* _Yapılacak iş_: Aşağıdaki doğum ve ölümden kurtulma üzerine konuşma metnini son cümlesinden sonra sürdürün.

* _İncelenen metin_:
──────

TR/Prabhupada 0050 - Sonraki Yaşamın Ne Olduğunu Bilmiyorlar



Lecture on BG 16.5 -- Calcutta, February 23, 1972

Doğa, Kṛṣṇa'nın talimatı altında bize şanslar veriyor, bize doğum ve ölümün bağlarından kurtulma şansını veriyor: janma-mṛtyu-jarā-vyādhi duḥkha-doṣānudarśanam (BG 13.9). Bir kişi hayatın şu dört olayının dertlerini görecek kadar akıllı olmalıdır: janma-mṛtyu-jarā-vyādhi. Vedik sistemin tümü budur- nasıl bu pençelerden kurtulurum. Ama onlara şöyle bir şans veriliyor, "Bunu yap, şunu yap, şunu yap," böylece düzenli bir yaşamla, en nihayetinde kurtulabilir.

──────

* _Veriler_:
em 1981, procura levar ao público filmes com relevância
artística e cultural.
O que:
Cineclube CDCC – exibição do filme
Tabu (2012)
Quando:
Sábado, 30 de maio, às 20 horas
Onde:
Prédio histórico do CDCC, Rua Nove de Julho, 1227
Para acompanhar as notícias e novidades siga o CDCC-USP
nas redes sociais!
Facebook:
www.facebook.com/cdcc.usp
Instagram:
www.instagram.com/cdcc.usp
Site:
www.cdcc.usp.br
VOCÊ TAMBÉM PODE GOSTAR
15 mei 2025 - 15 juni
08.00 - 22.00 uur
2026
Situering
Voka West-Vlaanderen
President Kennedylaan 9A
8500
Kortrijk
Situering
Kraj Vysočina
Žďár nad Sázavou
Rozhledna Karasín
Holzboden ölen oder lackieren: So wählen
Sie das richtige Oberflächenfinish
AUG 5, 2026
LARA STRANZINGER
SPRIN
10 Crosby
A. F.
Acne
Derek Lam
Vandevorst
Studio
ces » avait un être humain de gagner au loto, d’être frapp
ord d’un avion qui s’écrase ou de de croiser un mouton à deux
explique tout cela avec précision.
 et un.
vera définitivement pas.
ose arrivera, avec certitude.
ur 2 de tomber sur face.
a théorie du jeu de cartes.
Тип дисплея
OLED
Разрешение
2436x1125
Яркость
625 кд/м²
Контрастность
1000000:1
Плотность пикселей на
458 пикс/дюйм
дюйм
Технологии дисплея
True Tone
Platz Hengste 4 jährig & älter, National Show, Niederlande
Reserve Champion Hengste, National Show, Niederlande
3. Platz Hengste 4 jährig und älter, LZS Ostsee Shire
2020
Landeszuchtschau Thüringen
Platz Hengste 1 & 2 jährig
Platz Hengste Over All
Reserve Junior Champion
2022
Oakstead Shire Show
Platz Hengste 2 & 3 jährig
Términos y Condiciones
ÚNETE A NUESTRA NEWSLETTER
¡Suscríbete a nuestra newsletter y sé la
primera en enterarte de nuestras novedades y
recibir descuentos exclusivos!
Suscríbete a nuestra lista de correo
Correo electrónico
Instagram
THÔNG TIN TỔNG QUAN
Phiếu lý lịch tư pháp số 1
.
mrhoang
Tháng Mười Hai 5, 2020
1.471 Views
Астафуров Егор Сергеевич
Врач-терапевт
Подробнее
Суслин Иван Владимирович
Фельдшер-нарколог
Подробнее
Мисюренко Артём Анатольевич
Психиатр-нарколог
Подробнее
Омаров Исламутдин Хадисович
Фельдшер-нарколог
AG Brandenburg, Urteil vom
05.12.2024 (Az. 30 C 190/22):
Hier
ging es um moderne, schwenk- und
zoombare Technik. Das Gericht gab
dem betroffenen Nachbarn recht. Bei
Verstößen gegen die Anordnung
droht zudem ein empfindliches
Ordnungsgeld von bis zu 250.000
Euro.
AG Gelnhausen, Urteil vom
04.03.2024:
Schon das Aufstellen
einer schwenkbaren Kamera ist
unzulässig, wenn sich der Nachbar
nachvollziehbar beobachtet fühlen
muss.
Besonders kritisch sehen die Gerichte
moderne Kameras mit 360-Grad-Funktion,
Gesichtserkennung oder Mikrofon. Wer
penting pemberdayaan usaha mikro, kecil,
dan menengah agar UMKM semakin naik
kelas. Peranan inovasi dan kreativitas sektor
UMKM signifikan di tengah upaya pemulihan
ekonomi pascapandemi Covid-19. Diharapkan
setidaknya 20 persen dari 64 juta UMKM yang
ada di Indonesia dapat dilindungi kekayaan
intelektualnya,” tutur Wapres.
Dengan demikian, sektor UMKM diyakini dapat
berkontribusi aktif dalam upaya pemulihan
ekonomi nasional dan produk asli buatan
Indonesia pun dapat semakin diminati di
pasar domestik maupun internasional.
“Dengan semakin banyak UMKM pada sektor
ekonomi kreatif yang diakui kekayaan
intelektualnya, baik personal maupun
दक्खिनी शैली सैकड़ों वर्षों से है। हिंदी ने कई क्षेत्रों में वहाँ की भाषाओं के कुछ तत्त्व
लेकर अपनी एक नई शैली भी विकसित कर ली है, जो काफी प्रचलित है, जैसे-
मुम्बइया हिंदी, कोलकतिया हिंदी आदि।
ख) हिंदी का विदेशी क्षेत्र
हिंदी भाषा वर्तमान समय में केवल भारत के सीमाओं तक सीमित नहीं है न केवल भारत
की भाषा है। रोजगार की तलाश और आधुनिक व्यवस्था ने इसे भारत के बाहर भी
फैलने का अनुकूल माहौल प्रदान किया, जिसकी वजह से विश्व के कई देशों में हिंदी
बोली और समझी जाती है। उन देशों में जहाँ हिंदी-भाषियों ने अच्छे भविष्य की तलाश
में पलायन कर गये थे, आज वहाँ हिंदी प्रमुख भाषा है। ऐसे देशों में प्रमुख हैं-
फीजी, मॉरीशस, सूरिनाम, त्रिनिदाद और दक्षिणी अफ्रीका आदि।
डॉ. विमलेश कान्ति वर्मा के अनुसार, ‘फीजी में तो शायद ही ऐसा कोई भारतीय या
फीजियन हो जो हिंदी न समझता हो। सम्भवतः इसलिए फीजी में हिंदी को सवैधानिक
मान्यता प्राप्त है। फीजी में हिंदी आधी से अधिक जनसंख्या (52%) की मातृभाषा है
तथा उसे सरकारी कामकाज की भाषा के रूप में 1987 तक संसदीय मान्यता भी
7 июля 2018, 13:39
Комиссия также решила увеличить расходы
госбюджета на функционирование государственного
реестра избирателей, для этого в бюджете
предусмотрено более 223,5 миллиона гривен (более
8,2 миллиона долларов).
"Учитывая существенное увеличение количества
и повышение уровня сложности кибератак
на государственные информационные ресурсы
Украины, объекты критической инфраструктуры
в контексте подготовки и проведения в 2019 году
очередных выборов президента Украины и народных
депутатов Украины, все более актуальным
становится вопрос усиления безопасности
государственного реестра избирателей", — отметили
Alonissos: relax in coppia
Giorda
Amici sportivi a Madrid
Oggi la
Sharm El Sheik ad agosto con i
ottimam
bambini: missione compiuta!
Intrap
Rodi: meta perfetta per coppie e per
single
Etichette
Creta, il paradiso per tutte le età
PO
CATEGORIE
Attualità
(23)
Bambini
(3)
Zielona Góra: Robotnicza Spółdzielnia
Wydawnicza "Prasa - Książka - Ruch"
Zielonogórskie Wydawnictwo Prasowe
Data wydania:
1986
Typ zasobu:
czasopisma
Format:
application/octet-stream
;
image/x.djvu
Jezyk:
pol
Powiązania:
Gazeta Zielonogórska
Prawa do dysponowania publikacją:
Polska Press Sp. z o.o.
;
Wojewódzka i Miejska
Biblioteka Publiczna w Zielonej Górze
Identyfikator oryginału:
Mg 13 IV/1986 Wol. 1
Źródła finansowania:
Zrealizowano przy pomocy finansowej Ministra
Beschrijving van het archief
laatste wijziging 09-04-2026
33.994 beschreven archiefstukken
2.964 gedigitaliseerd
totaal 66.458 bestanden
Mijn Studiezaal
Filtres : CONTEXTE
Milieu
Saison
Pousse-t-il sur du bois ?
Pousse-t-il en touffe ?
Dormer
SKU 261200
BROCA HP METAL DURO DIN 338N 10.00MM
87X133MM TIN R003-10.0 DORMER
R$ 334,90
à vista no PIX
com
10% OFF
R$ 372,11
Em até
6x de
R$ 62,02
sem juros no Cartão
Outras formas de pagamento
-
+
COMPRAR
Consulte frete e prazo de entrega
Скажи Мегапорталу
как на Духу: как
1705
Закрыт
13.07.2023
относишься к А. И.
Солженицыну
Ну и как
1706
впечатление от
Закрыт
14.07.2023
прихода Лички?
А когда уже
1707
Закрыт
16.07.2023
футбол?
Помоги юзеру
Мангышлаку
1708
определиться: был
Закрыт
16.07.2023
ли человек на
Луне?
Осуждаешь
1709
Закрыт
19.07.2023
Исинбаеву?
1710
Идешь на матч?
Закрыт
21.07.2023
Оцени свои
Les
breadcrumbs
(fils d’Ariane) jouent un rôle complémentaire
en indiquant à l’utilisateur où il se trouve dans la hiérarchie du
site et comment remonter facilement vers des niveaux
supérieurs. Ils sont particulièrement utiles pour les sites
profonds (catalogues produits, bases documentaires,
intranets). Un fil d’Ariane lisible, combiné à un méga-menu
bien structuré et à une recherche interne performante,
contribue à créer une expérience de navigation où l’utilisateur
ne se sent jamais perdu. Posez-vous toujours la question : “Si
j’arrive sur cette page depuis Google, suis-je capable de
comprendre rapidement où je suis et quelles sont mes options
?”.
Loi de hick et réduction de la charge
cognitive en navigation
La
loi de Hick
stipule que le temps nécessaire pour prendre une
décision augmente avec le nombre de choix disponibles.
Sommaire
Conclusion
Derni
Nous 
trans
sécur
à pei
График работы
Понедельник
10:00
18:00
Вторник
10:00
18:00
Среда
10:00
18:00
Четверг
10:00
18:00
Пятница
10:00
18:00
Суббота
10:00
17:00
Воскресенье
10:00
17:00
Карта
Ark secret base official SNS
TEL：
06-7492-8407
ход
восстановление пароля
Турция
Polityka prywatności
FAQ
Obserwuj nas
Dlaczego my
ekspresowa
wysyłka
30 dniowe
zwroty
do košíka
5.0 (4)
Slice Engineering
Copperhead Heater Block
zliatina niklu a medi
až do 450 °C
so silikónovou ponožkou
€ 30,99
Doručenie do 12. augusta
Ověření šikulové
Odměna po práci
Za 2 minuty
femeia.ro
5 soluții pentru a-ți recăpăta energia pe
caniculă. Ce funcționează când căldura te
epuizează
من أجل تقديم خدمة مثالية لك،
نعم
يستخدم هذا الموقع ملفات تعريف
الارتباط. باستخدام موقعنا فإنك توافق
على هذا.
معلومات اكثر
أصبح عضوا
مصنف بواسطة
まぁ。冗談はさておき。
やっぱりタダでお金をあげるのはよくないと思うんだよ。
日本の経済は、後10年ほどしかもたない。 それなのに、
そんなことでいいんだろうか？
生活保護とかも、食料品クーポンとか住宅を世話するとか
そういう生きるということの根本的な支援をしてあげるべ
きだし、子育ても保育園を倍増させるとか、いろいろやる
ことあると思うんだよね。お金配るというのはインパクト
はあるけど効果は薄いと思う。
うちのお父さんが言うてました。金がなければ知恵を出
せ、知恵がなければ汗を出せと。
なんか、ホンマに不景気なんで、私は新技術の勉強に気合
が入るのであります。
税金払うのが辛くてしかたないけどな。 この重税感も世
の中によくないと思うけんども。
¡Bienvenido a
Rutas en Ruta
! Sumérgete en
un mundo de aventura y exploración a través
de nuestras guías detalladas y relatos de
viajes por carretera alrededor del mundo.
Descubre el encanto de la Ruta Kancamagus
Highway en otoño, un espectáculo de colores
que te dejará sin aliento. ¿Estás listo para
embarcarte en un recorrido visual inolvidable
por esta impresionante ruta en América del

──────

* _Çalışmanın sonucu_:
Bu yüzden Bhagavān, "daivī sampad vimokṣāya (BG 16.5)" dedi. Eğer daivī sampat, anlatıldığı gibi bu nitelikleri geliştirirseniz- ahiṁsā, sattva-saṁśuddhiḥ, ahiṁsā, bir çok şey- o zaman kurtulacaksınız, vimokṣāya. Ne yazık ki modern uygarlık neyin vimokṣāya olduğunu bilmiyor. Çok körler. Vimokṣāya denen bir konumun olduğunu bilmiyorlar. Bilmiyorlar. Sonraki yaşamın ne olduğunu bilmiyorlar. Hiç bir eğitici sistem yok. Ben tüm dünyayı geziyorum. Ruhun göçü, kişinin nasıl daha iyi bir hayata sahip olabileceği hakkında eğitim verecek tek bir kurum yok. Fakat onlar inanmıyorlar. Hiçbir bilgileri yok. Bu āsurī sampat'tır. Burada açıklanacak: pravṛttiṁ ca nivṛttiṁ ca janā na vidur āsurāḥ. Pravṛttim. Pravṛttim çekim ya da bağlılık demektir. Ne çeşit eylemlere bağlı olmalıyız ve ne çeşit eylemlerden bağımsız olmalıyız, asuralar bunu bilmiyor. Pravṛttiṁ ca nivṛttiṁ ca.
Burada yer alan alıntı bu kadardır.